# Strobe lighting



## qmr55 (Feb 13, 2018)

I feel like I haven't been on here in forever, with school starting back up its tough to find time to mess around anymore!

But I finally got a chance to mess with the strobe kits that I won in @Destin's giveaway!

I'm trying to better my product/tabletop photography, this was shot with one strobe right of camera and a little above. Let me know your thoughts please! Any tips/suggestions to adjust, I want to setup again and give it another try.  Thanks guys!

 Color:



 

B&W:


----------



## FotosbyMike (Feb 14, 2018)

Not sure this is in the right thread, might want to more to Beyond the Basics to get more feedback.

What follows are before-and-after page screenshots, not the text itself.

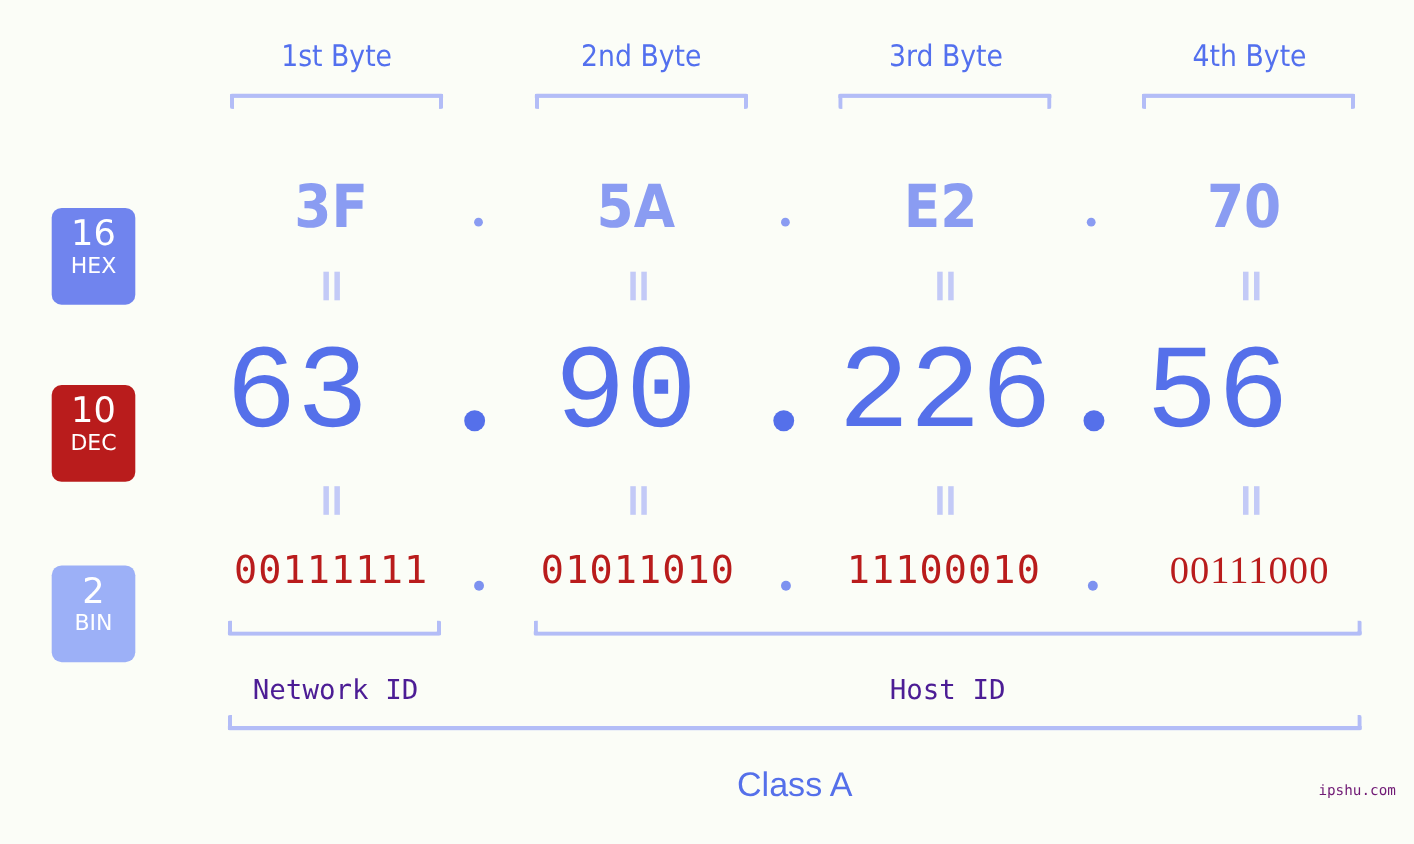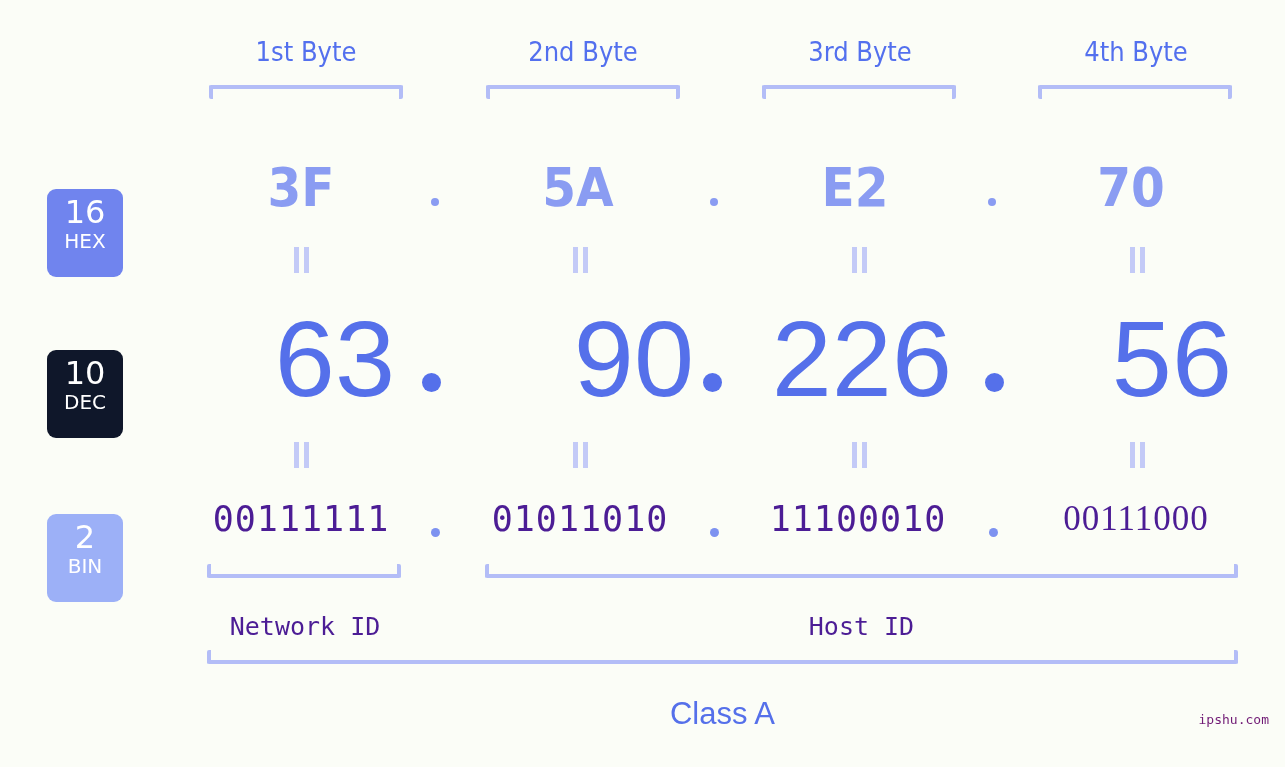--- a/index.html
+++ b/index.html
@@ -73,21 +73,21 @@
     font-weight: 400;
   }
   .badge .nam {
     display: block;
     font-family: "DejaVu Sans", sans-serif;
     font-size: 20px;
     line-height: 24px;
     font-weight: 400;
   }
   #badge-hex { top: 153px; height: 88px; background: #7084ee; }
-  #badge-dec { top: 314px; height: 88px; background: #0f172a; }
+  #badge-dec { top: 314px; height: 88px; background: #b91c1c; }
   #badge-bin { top: 478px; height: 88px; background: #9cb0f7; }
 
   
   .hex-val {
     position: absolute;
     top: 152px;
     height: 72px;
     line-height: 72px;
     text-align: center;
     font-family: "DejaVu Sans Condensed", "Liberation Sans Narrow", "Liberation Sans", sans-serif;
@@ -122,22 +122,22 @@
   .eq i + i { margin-left: 5px; }
   .eq-row1 { top: 247px; }
   .eq-row2 { top: 442px; }
 
   
   .dec-val {
     position: absolute;
     top: 300px;
     height: 118px;
     line-height: 118px;
-    text-align: right;
-    font-family: Liberation Sans, sans-serif;
+    text-align: left;
+    font-family: Liberation Mono, monospace;
     font-size: 108px;
     font-weight: 400;
     color: #5570ea;
     white-space: nowrap;
   }
   .dec-dot {
     position: absolute;
     top: 373px;
     width: 19px;
     height: 19px;
@@ -148,21 +148,21 @@
   
   .bin-val {
     position: absolute;
     top: 495px;
     height: 48px;
     line-height: 48px;
     text-align: center;
     font-family: "DejaVu Sans Mono", "Liberation Mono", monospace;
     font-size: 35px;
     letter-spacing: 1px;
-    color: #4c1d95;
+    color: #b91c1c;
     white-space: nowrap;
   }
   .bin-dot {
     position: absolute;
     top: 528px;
     width: 9px;
     height: 9px;
     border-radius: 50%;
     background: #7d92f0;
   }

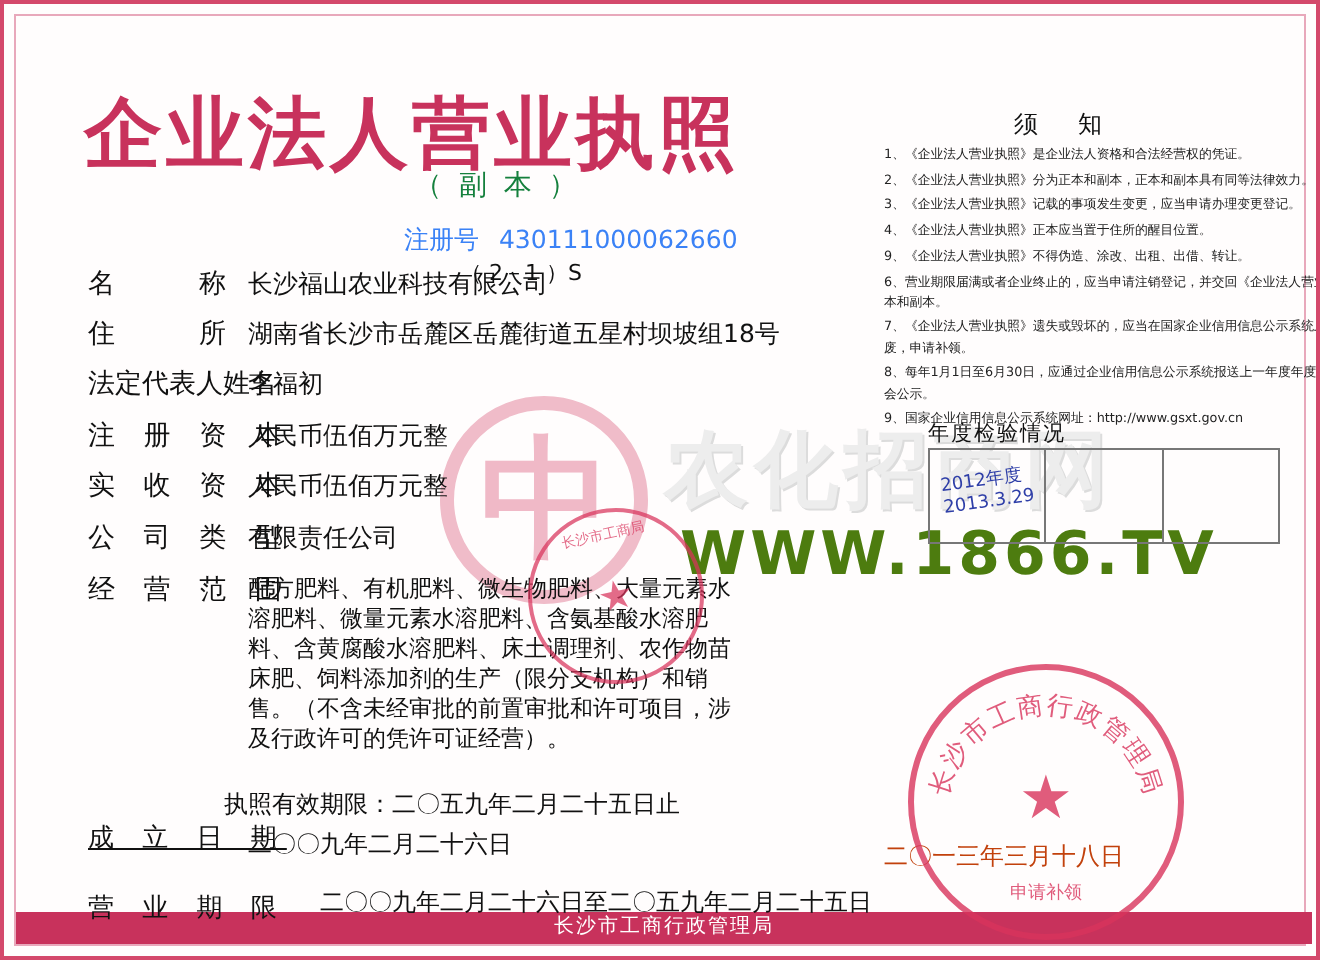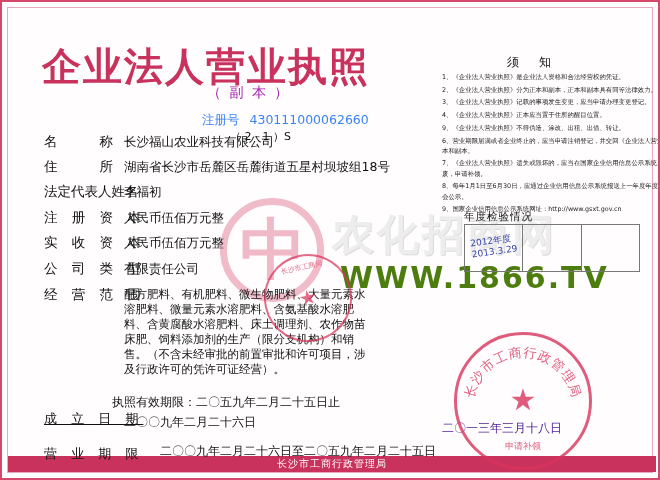--- a/index.html
+++ b/index.html
@@ -99,21 +99,21 @@
     color: #c8325c;
     font-family: "DejaVu Sans", "Liberation Sans", sans-serif;
     white-space: nowrap;
     text-align: center;
   }
   .subtitle {
     position: absolute;
     left: 205px;
     top: 82px;
     font-size: 14px;
-    color: #a21caf;
+    color: #15803d;
     letter-spacing: 2px;
     white-space: nowrap;
   }
   .regno {
     position: absolute;
     left: 200px;
     top: 110px;
     font-size: 12.5px;
     color: #3b82f6;
     white-space: nowrap;
@@ -231,21 +231,21 @@
     top: 392px;
     font-size: 12px;
     color: #111;
     white-space: nowrap;
   }
   .issue-date {
     position: absolute;
     left: 440px;
     top: 418px;
     font-size: 12px;
-    color: #4c1d95;
+    color: #c2410c;
     white-space: nowrap;
     text-align: right;
   }
   .footer-band {
     position: absolute;
     left: 6px;
     bottom: 6px;
     width: 648px;
     height: 16px;
     background: #c8325c;

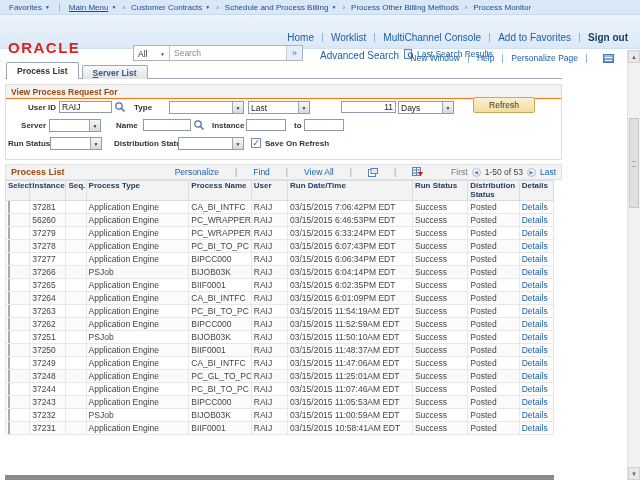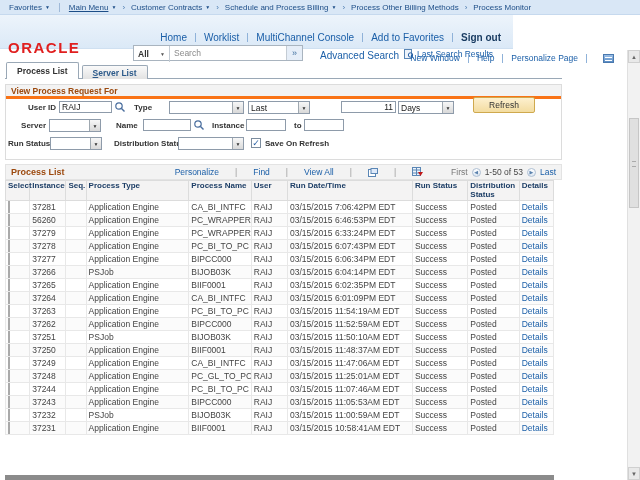--- a/index.html
+++ b/index.html
@@ -13,33 +13,33 @@
     background:#d9e7f6; border-bottom:1px solid #c6d9ee;
     display:flex; align-items:center; font-size:8px; color:#1c4d87; }
   .crumb-fav { margin-left:9px; white-space:nowrap; cursor:pointer; }
   .caret { font-size:5px; margin-left:3px; vertical-align:1px; color:#1c4d87; }
   .crumb-div { width:1px; height:9px; background:#9fb9d8; margin:0 9px; }
   .crumb-group { display:flex; align-items:center; }
   .crumb-sep { margin:0 6px; color:#4d7cb0; }
   .crumb-item { white-space:nowrap; cursor:pointer; }
   .crumb-item.u .crumb-label { text-decoration:underline; }
   
-  .header-band { position:absolute; top:15px; left:0; width:513px; height:34px;
+  .header-band { position:absolute; top:15px; left:0; width:640px; height:34px;
     background:linear-gradient(#edf4fb,#dbe9f7); border-bottom:1px solid #cfe0f1; }
   .logo { position:absolute; left:8px; top:24px; color:#e01f1f; font-size:15px;
     font-weight:bold; letter-spacing:1.5px; }
   .top-links { position:absolute; top:17px; right:12px; font-size:10px;
     display:flex; align-items:center; }
   .tlink { color:#1b5fa8; cursor:pointer; white-space:nowrap; }
   .tsep { width:1px; height:9px; background:#8fb2d9; margin:0 8px; }
   .signout { color:#16395f; font-weight:bold; cursor:pointer; }
   .search-bar { position:absolute; left:133px; top:30px; width:170px; height:16px;
     border:1px solid #a9b4bf; background:#fff; display:flex; font-size:8.5px; }
   .scope { width:36px; display:flex; align-items:center; justify-content:space-between;
-    padding:8px 4px; border-right:1px solid #c4ccd4; font-weight:bold; color:#333; cursor:pointer; }
+    padding:8px 4px; border-right:1px solid #c4ccd4; font-weight:normal; color:#333; cursor:pointer; }
   .scope .caret { color:#555; }
   .search-input { flex:1; border:none; outline:none; font-size:8.5px; padding:0 4px;
     color:#444; font-family:"Liberation Sans",sans-serif; min-width:0; }
   .search-input::placeholder { color:#8a8a8a; }
   .go-btn { width:16px; background:#e6eef8; border-left:1px solid #c4ccd4; color:#41709f;
     display:flex; align-items:center; justify-content:center; font-size:9px; cursor:pointer; }
   .adv-link { position:absolute; left:320px; top:35px; font-size:10px; color:#1b5fa8; cursor:pointer;text-align:right; }
   .lsr { position:absolute; left:404px; top:34px; font-size:8.5px; color:#1b5fa8;
     display:flex; align-items:center; gap:3px; cursor:pointer; }
   
@@ -55,21 +55,21 @@
   .tabs { position:absolute; top:62px; left:6px; display:flex; gap:3px; align-items:flex-end; height:17px; }
   .tab { height:14px; padding:0 10px; border:1px solid #9aa8b6; border-bottom:none;
     border-radius:2px 2px 0 0; background:linear-gradient(#fafafa,#e2e2e2);
     font-size:8.5px; font-weight:bold; color:#2c5a8a; display:flex; align-items:center; cursor:pointer; }
   .tab.active { background:#fff; color:#333; height:17px; position:relative; z-index:2; }
   .tab .tab-label { display:block; }
   .tab.ul-first .tab-label::first-letter { text-decoration:underline; }
   
   .groupbox { position:absolute; top:84px; left:5px; width:557px; height:76px;
     border:1px solid #dcdcdc; background:#fff; }
-  .groupbox-header { height:14px; background:#f3f3f3; border-bottom:3px solid #f97316;
+  .groupbox-header { height:14px; background:#f3f3f3; border-bottom:1px solid #f97316;
     display:flex; align-items:center; padding-left:5px; font-size:8.5px; font-weight:bold; color:#9c490e; }
   .fld { position:absolute; font-size:8px; }
   .flabel { font-weight:bold; color:#333; white-space:nowrap; }
   .tinput { position:absolute; border:1px solid #8e9baa; height:12px; font-size:8.5px;
     padding:0 2px; font-family:"Liberation Sans",sans-serif; outline:none; color:#222; }
   .psel { position:absolute; height:13px; border:1px solid #8e9baa; background:#fff;
     display:flex; align-items:center; cursor:pointer; }
   .psel .val { flex:1; font-size:8.5px; padding:0 2px; color:#222; overflow:hidden; white-space:nowrap; }
   .psel .dd { width:11px; align-self:stretch; border-left:1px solid #9fa8b0;
     background:linear-gradient(#f7f7f7,#d9d9d9); display:flex; align-items:center;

To start it appears to be unexposed need to up the power on the strobe. Next white balance is off see how the left side of the candle is yellowish(warmer) and the right is more white with a slight blue hue, then the background(ambient light) is really warm. This is where controlling your environment is important the background is very warm, one fix is to light the background with strobes or changing all the light bulbs to better match the strobes which is around 5,000K(daylight). I think the DOF is to shallow, there is no context in the images it's not telling a story. I could see a Christmas tree/lights in the background or colorful presents or fireplace or two people seating in chairs drinking hot coco, or a group of people having a Christmas party... lots of ideas.

Last it looks like you are shooting this bare bulb, need to get some diffusion to soften the light.  

Good luck and keep shooting!


----------



## Destin (Feb 15, 2018)

Glad to see you using them man! 

I agree with the white balance comment above. But I disagree with the solution.. you’re shooting in a room that’s full of incandescent light bulbs which are warmer than flash, which is roughly daylight balanced. 

The solution is to get a CTO gel to cover the strobe and then change the camera’s white balance to incandescent to compensate. That way the whole scene matches. 

Another option is to increase your shutter speed to eliminate ambient light from the exposure and light the scene entirely with strobes. It appears that your subject here is mostly lit with ambient and very little flash has contributed to the exposure.


----------



## FotosbyMike (Feb 16, 2018)

Destin said:


> The solution is to get a CTO gel to cover the strobe and then change the camera’s white balance to incandescent to compensate. That way the whole scene matches.



Thanks for helping point out another solution.


----------



## pendennis (Feb 16, 2018)

Depending on the background needed, you could build a light box from white foam core, and bounce the electronic flash off the walls.  You can add colored cloth backgrounds as you learn lighting techniques.

One of the problems with your image arises from the large separation from the background.  The distance adds a great deal of light dispersion, keeping you from focusing the light on the subject, and allowing the ambient light to intrude too much.

Another thing you can do, is use a piece of white foam core on each side of the subject and bounce the light off them.

Above all, experiment, experiment!


----------



## Derrel (Feb 17, 2018)

Destin said:
			
		

> Glad to see you using them man!
> 
> I agree with the white balance comment above. But I disagree with the solution.. you’re shooting in a room that’s full of incandescent light bulbs which are warmer than flash, which is roughly daylight balanced.
> 
> ...



Some solid analysis here from Destin. Gelling the strobe "warmer" and then shooting at a White Balance that's set for the room's incandescent lights is an option, and a good option if you want the room behind to register as part of the picture.


----------



## qmr55 (Feb 21, 2018)

Hey guys, I apologize for the late response, but thanks so much for all the tips! (mid-term time at college, not a ton of time to get online)

I purchased a gel set tonight and it should be here Friday, I'm hoping to get another chance at testing this this coming weekend. Thanks for all the tips guys.

Also, I have to shoot a series of bottle caps for an upcoming project, my plan is to shoot them on a wood table top, any suggestions?


----------